For a fascinating interview, check out Bob Ramsak's chat with Asafa which we have published below in its complete form:



By Bob Ramsak
(c) 2008 TRACK PROFILE Report, all rights reserved

LAUSANNE, SWITZERLAND -- After a pair of Olympic appearances without a medal, and just a bronze medal showing at the world championships, Asafa Powell seems resigned to the fact that he may just be history’s fastest man without a major title. At least that was the impression he left when speaking with reporters in Lausanne this afternoon.

“Who knows?” the former 100m world record holder said, when asked about his apparent inability to produce on the world’s biggest stage. “Maybe I’m just not a guy for those championships. Maybe I’m only the kind of guy to compete in Grand Prix and Golden League races."

Powell set his fourth 100m world record in Rieti, Italy, a year ago, clocking 9.74 seconds, and has indeed nearly been without peer in one-day invitational meets since his rise through the ranks in 2004.

“When I’m on the circuit, I’m always winning. I don’t know how to explain that.”

He said that it didn’t take him too long to accept that the Olympic final in Beijing ended in yet another missed medal. He was a distant fifth there, clocking 9.95.

“It’s not the first time,” he said, breaking into a wide smile, “so it’s not so hard to get used to it and look ahead.”

Even with the sensational rise of his fellow Jamaican Usain Bolt this year, Powell is hardly ready to throw in the towel.

“Before, I took sprinting to another level. Now Usain has taken it to another, even higher level.”

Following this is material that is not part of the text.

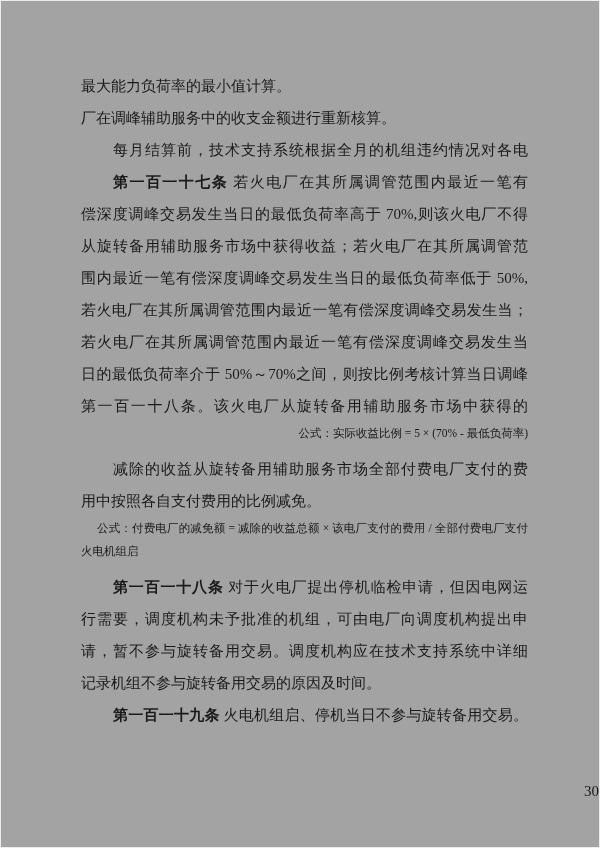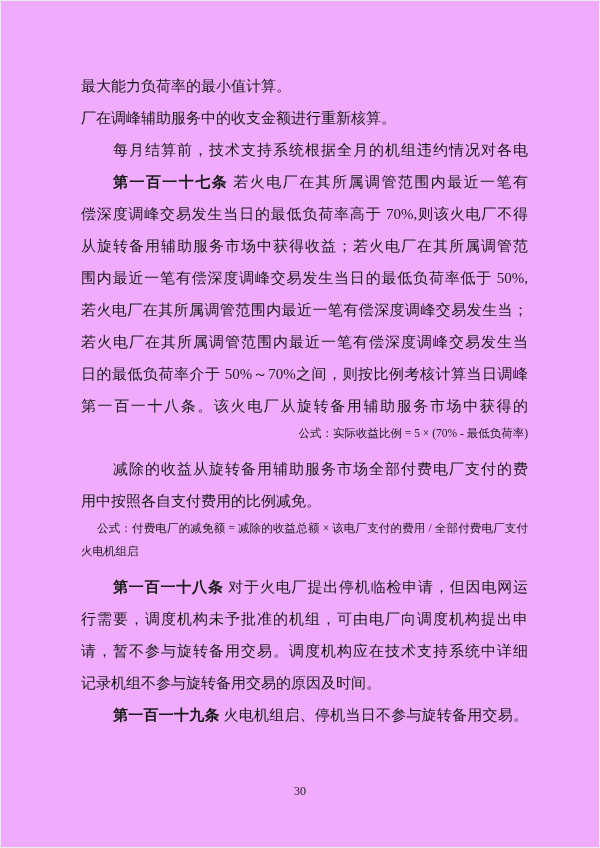"最大能力负荷率的最小值计算。" .page { background: #f0abfc -> #a3a3a3 }
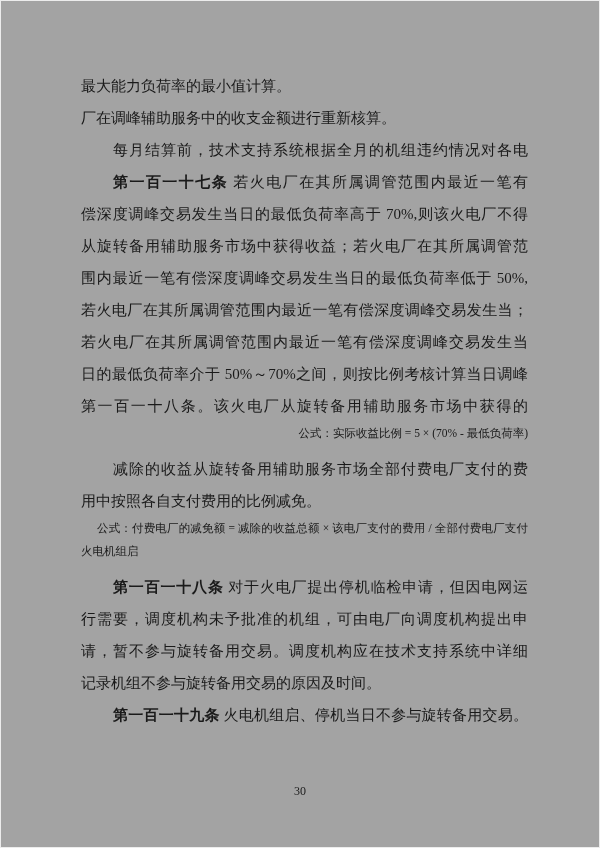"30" .pagenum { font-size: 12px -> 15px; text-align: center -> right }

“Everybody has their time,” he said. “I was the man to beat before, now he’s the man to beat and in the spotlight. Last year everybody was asking me about Tyson (Gay). Who knows what will happen next year?”

Powell arrives in Lausanne on the heels of his 9.87 victory in Gateshead, England, on Sunday, where he crushed the field despite the dismal, cold and rainy conditions.

“I didn’t expect to do so well,” he said. “The rain was really falling, I was very impressed.”

Is his 9.74 PB, until June the world record, within his grasp on Tuesday night?

The track is really fast, so I just want to go out there and give my best performance,” he said. “I’ve been working on a lot of stuff, especially my technique. I’m in good shape. I’ve had a lot of injuries this year, but I still feel pretty strong.”

Like the rest of the world, Powell said he was impressed with Bolt’s 9.69 world record run in Beijing, where the 22-year-old eased up considerably well before the line, choosing celebration over acceleration.

“When I watched the replay, I was shocked,” he said, with a wide smile. “I can’t imagine what kind of times he’s capable of right now. I have to just be patient and wait and see.”

That patience will, however, preclude letting Bolt out of his sights.

Usain is very fast,” he said, but “I’m not going to put him out of my reach. Two years ago I said I wanted to run 9.65. But based upon what Usain is running, now I want to go under 9.6.”

Powell said that outings at the Memorial Van Damme in Brussels on Friday and at the World Athletics Final in Stuttgart the following weekend are still on his agenda, but those appearances won’t be the end of his season.

“Probably a couple more after that,” he said. “Because that’s what I’m good at.”


Published with permission from Bob Ramsak.